The results in Tables 2 and 3 show that the Normalized Root-Mean-Square Error, \(\hat{c}_{{\hat{\gamma },NRMSE}}\), is under Fixed Assignment splitting better than under Multinomial splitting which is better than under Multinomial Resampling. This difference in \(\hat{c}_{{\hat{\gamma },NRMSE}}\) increases with k.

6 Conclusion

This paper has studied the estimation of the reach probability of an unsafe set by a multi-dimensional diffusion process using the Interacting Particle System (IPS) framework of Cérou et al. (2006).

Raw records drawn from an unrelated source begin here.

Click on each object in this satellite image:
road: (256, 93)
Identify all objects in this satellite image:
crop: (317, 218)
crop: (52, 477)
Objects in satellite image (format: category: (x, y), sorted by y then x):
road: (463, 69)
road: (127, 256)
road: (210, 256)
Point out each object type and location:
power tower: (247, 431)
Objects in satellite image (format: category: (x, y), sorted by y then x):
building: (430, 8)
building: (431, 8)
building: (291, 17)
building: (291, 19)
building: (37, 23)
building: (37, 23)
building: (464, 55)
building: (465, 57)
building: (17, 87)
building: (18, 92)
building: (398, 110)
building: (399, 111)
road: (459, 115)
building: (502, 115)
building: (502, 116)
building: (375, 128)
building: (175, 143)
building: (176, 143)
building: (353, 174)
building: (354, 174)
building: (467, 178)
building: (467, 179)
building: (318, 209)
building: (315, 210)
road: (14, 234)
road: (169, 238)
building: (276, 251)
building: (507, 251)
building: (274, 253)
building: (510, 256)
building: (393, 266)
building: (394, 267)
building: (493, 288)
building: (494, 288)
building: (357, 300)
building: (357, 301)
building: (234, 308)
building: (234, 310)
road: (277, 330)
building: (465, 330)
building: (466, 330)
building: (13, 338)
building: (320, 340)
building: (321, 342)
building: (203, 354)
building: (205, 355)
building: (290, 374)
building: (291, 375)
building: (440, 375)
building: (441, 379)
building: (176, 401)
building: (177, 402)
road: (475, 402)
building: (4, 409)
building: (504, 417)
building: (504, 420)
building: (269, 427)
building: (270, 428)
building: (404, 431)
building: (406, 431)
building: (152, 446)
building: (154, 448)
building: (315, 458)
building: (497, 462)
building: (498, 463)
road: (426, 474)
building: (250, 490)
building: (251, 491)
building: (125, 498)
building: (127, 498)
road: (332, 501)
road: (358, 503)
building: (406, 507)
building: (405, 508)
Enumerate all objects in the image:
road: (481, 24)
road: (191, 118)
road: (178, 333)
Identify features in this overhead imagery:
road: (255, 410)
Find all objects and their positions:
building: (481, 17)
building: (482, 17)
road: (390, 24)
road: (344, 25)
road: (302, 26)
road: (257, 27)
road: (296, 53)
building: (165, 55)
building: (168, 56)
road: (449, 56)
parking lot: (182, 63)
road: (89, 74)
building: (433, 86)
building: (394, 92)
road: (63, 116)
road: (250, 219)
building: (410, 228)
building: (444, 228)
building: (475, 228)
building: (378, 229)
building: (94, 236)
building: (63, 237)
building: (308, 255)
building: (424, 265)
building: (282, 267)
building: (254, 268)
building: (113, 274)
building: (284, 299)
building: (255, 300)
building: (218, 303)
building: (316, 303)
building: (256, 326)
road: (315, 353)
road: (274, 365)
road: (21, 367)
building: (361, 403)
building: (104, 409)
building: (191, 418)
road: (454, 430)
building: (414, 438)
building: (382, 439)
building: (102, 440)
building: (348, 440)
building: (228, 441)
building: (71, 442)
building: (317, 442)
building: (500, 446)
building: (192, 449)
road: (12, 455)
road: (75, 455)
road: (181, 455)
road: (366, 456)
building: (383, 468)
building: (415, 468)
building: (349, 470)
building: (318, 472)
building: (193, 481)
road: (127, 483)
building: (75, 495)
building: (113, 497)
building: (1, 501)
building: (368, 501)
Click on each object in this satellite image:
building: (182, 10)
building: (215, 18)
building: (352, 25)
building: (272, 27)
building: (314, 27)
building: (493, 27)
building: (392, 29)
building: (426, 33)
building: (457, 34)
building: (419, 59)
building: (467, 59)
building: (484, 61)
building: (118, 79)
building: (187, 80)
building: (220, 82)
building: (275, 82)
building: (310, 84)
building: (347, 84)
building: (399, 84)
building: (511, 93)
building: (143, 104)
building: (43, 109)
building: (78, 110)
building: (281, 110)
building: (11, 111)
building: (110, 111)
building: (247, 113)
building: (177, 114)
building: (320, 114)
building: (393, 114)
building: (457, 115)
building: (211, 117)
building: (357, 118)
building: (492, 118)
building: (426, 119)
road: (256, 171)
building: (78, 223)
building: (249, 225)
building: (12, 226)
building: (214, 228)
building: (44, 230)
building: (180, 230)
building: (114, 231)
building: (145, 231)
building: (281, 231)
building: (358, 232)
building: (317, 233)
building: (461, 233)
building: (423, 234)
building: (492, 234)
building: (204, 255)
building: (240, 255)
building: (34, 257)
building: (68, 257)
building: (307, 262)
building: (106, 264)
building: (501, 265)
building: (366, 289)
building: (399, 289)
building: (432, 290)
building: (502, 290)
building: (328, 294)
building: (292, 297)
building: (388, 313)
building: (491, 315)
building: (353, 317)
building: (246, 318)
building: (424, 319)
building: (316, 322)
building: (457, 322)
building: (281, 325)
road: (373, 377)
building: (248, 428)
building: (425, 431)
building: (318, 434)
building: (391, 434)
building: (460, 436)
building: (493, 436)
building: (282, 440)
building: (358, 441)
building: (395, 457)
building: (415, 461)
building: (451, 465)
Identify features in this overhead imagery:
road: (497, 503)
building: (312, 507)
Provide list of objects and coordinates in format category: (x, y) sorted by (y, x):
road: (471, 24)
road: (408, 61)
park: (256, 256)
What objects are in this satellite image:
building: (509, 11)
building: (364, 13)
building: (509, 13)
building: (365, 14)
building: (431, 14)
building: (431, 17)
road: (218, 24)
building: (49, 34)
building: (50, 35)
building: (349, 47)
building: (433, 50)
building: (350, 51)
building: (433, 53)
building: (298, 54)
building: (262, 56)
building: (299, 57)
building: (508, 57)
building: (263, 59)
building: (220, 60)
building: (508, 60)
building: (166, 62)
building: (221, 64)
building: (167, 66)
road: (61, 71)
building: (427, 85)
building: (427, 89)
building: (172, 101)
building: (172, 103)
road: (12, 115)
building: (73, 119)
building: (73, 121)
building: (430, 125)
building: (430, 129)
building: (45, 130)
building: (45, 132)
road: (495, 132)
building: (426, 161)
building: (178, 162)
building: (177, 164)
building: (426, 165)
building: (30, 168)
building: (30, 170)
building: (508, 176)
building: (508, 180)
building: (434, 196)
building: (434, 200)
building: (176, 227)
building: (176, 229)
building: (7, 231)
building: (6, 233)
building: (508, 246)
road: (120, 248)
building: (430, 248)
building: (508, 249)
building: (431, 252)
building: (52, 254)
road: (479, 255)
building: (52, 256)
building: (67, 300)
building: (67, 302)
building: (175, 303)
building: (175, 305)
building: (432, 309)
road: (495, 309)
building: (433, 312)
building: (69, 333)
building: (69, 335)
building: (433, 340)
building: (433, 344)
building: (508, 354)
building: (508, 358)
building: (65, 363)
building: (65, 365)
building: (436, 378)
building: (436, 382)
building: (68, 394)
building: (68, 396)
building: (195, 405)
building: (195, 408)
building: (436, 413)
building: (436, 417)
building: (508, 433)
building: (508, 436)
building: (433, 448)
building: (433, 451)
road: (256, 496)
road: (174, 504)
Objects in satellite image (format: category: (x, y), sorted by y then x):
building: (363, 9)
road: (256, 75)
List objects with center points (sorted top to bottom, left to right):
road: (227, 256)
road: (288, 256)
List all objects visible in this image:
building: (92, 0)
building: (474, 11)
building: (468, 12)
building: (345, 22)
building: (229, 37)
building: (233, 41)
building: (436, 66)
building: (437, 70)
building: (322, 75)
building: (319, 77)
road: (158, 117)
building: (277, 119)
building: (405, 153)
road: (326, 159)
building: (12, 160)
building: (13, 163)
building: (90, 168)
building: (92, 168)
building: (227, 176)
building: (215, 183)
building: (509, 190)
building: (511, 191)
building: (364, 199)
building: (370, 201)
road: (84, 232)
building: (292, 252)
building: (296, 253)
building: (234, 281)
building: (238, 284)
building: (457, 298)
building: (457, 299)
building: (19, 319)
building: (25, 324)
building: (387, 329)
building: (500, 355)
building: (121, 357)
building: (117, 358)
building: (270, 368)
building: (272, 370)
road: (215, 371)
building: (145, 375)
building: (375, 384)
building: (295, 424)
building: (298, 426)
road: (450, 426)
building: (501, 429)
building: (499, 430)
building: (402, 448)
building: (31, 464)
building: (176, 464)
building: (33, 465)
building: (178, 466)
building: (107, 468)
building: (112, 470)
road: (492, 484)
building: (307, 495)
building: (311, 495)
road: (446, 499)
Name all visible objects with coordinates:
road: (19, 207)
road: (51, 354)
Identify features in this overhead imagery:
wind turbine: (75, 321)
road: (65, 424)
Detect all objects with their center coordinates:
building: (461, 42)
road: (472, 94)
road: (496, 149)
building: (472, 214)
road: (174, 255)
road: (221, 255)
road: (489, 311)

More specifically it has been proven that IPS using fixed assignment splitting (FAS) dominates in variance reduction over IPS using multinomial resampling (MR), multinomial splitting (MS), and residual multinomial splitting (RMS).

First, in Sect. 3, a novel characterization has been derived for the conditional variance at level k in Theorem 1. This has been elaborated in Propositions 2, 3, 4 and 5 for MR, MS, RMS and FAS respectively. Subsequently, the conditional variances are compared in Sect. 5 through Theorems 2, 3 and 4. Theorem 2 proves the aimed results for an arbitrary single level k, given the same set of survived particles at the beginning of this level. Subsequently Theorem 3 proves the aimed results for an arbitrary single level k, under the condition that there are no differences in splitting strategy used at all earlier levels. Finally Theorem 4 completes the proof by induction using Theorem 3.

In Section 5, the difference in IPS performances under different splitting methods has been illustrated for a one-dimensional geometric Brownian motion example for which the reach probabilities are analytically known.